Si è tenuto presso la sede dell’ASP di Messina l’incontro promosso e fortemente voluto dal Presidente dell’Avis comunale Falcone Orazio Antonio Minutoli col il dott. Giuseppe Cucci’ Direttore Generale dell’Azienda sanitaria provinciale Messina nel corso del quale si è parlato di operatività in tema di donazione del sangue, del rapporto fra le Associazioni italiane volontarie sangue e il servizio di immunoematologia e medicina trasfusionale SIMT di Patti.
Illustrate dal dott. Gaetano Crisà direttore dell’Unità operativa complessa di medicina trasfusionale dell’Ospedale Barone Romeo di Patti il trend di crescita nella raccolta sangue che rappresenta la speranza per chi lotta tra la vita e la morte.
Un ringraziamento sentito al dott. Cuccì è stato espresso dal neo presidente provinciale dell’AVIS di Messina Antonino Di Blasi presente all’incontro, per la donazione di macchine per la plasmaferesi all’Avis comunale di Falcone, all’Avis di Milazzo e alla Fratres di Letoianni: decisione volta ad ottimizzare le risorse ed a potenziare la raccolta di Plasma.
La donazione del plasma è stato detto è fondamentale per la produzione di farmaci emoderivati per terapie che permettono a chi è in condizioni di disabilità per patologie neurodegenerative, di condurre una vita normale.
Precisata dal dott. Crisà l’imminente consegna delle nuove bilance (siamo i primi in Europa ad usarle ha dichiarato) nonché di tutta l’attrezzatura necessaria per la raccolta del sangue e del plasma (pc, dataloger, stampanti, frigoemoteche etc.).

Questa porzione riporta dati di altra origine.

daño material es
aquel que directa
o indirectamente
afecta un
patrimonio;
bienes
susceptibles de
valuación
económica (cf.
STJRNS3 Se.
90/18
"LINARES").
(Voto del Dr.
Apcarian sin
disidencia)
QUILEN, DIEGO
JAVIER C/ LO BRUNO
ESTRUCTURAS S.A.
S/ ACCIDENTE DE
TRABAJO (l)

Presenti alla riunione i due consiglieri regionali di Avis Sicilia presieduta dall’avv. Salvatore Calafiore, confermato nel ruolo Pasquale Bucolo e il neo eletto Basilio Buttà.
Questo traguardo non è solo nostro, ma è stato raggiunto con il sostegno, dell’ASP di Messina, che ha sempre dato il proprio supporto ai SIMT ed alle Associazioni Donatori di sangue.
A conclusione del colloquio il Presidente di Avis Falcone e dell’Avis di Messina, hanno consegnato al dott. Cuccì i gagliardetti delle due comunali chiedendo un successivo incontro per poter discutere di alcune problematiche volte a migliorare l’ambito di operatività della donazione del sangue e questioni relative alla stipula dell’allegato “C”.